Our tire dealer says our tire wear indicates we have an alignment problem and our Subaru dealership says we don’t have an alignment problem. We live at 8,500 feet and 30 miles in all directions from our home are curvy mountain roads and we tend to have a heavy foot around these curves. Could our driving conditions plus our driving style add up to wear on our tires that LOOK like alignment problems?
I would say yes.
How about a picture Carl?
No way to answer that without seeing the wear in question.

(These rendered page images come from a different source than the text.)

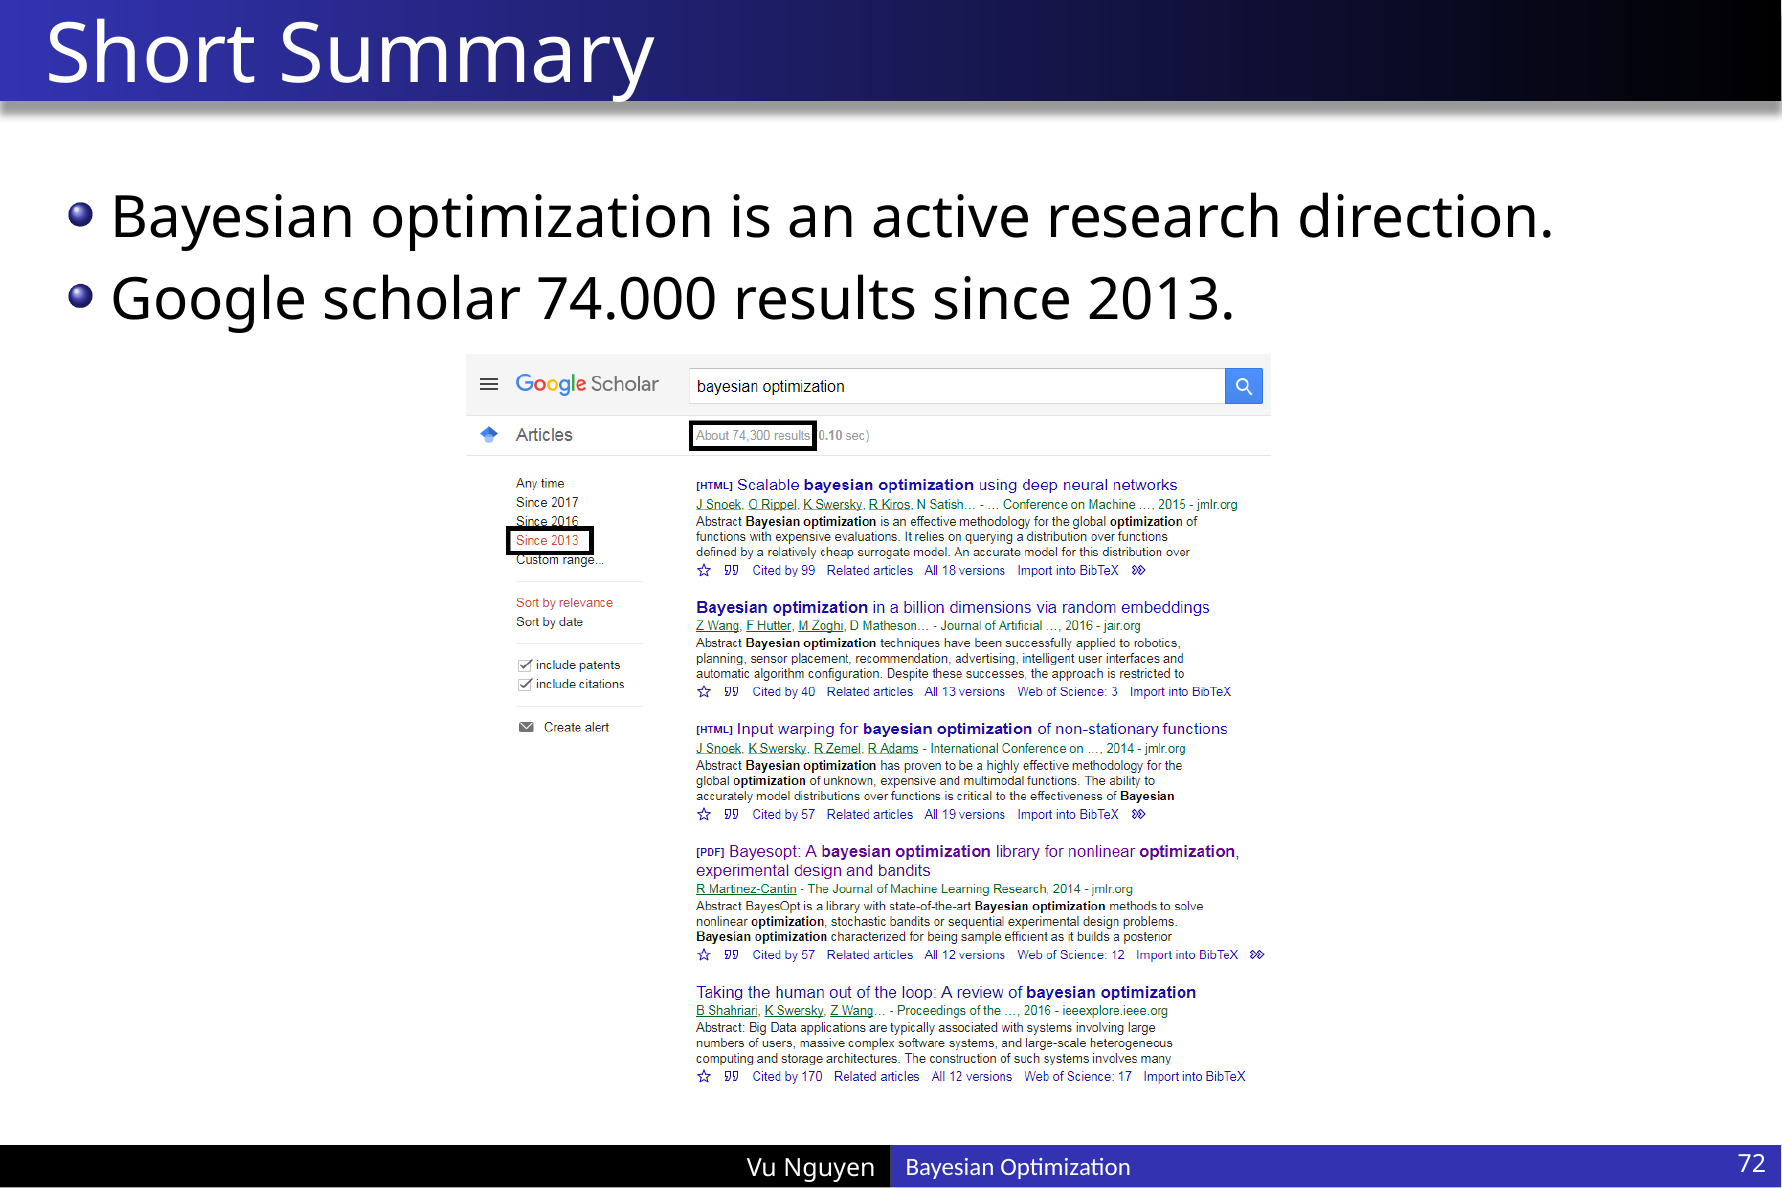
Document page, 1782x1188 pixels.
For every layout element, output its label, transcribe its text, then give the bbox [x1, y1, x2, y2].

picture [66, 282, 95, 309]
title Short Summary [0, 0, 1737, 98]
picture [465, 354, 1271, 1088]
list Bayesian optimization is an active research direction. Google scholar 74.000 results since 2013. [51, 171, 1730, 349]
footer Bayesian Optimization [890, 1143, 1574, 1187]
slide_number 72 [1573, 1142, 1782, 1188]
picture [66, 200, 95, 228]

I assume that hard cornering would put extra wear on the outside edges. If your tire pressures have been lower than recommended, that would probably make that worse. A good alignment shop might be able to set the camber to a specific portion of the acceptable range to help counteract this.

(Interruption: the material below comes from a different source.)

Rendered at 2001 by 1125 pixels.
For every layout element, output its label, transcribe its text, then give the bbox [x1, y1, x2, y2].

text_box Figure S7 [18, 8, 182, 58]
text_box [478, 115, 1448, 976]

Unless the Subaru dealer has put the car on the alignment rack how would they even begin to know whether it’s out or not? Obviously a service writer told you this…
It’s common for cars to go out of alignment with age and miles even without any wear or damage factor involved. All suspension settles in after a while which can send things out of scale a bit and it’s possible to have an alignment issue with no abnormal wear at all.
You have not stated what kind of wear exists but from your remark I gather that it’s outside edge wear. That is likely due to excessive positive camber or too much toe-in. If so, it needs to go on the rack to find out what is going on.
I suspect once on the rack it will show an issue or two. It’s also common after curb strikes and so on that a wheel may knuckle under a bit and create excessive positive camber due to something like a tweaked control arm.
Spirited mountain driving can cause more wear on the outer edges of the tires than easy highway driving. But I would imagine your tire shop has more than once customer with an AWD car that lives up the mountain, so that shouldn’t be news to them.
Have the alignment checked, it’s not an expensive procedure. Where I am a 4-wheel alignment on that car would be $89.95. If we set it up and all the angles are in spec the charge is only $57. Then you’ll know for sure.
In addition to the good replies above, my experience says that factory published alignment tolerances are too wide by half. They need to be within the inner half of the spec in order to assure good tire wear.
Also, any camber over 1° is problematic.
Many alignment techs think that if the factory didn’t provide alignment adjustability, then they can’t (or won’t) adjust. That’s not true - BUT - it sometimes takes a camber plate or an eccentric bolt (extra cost), and they usually don’t tell you upfront about this cost, so they tend not to use these things even if they need them to get the values in spec.
And - YES! - curvy roads will tend to cause edge wear on tires, even if the alignment is spot on! Driving gently, and adding a little more inflation pressure will help that.
On my 2007 Mazda3, after lots of bad tire wear, they installed an adjustable camber kit on the rear that solved everything. I was surprised that it cost $600.
It seems to me that driving on CO mountain roads with enough aggression to wear tires off may not be the greatest of ideas.
When I graduated high school I knew (very, very casually) 2 twin brothers who along with 2 others went on a post graduation trip to CO. All 4 ended up dead when they went off a curve into a 300 foot deep ravine and in this case alcohol was involved. Alcohol, curved roads in the mountains, and late at night; what could go wrong one might rhetorically ask.
You own 1 car? This is only car you have ever owned with this type of tire wear?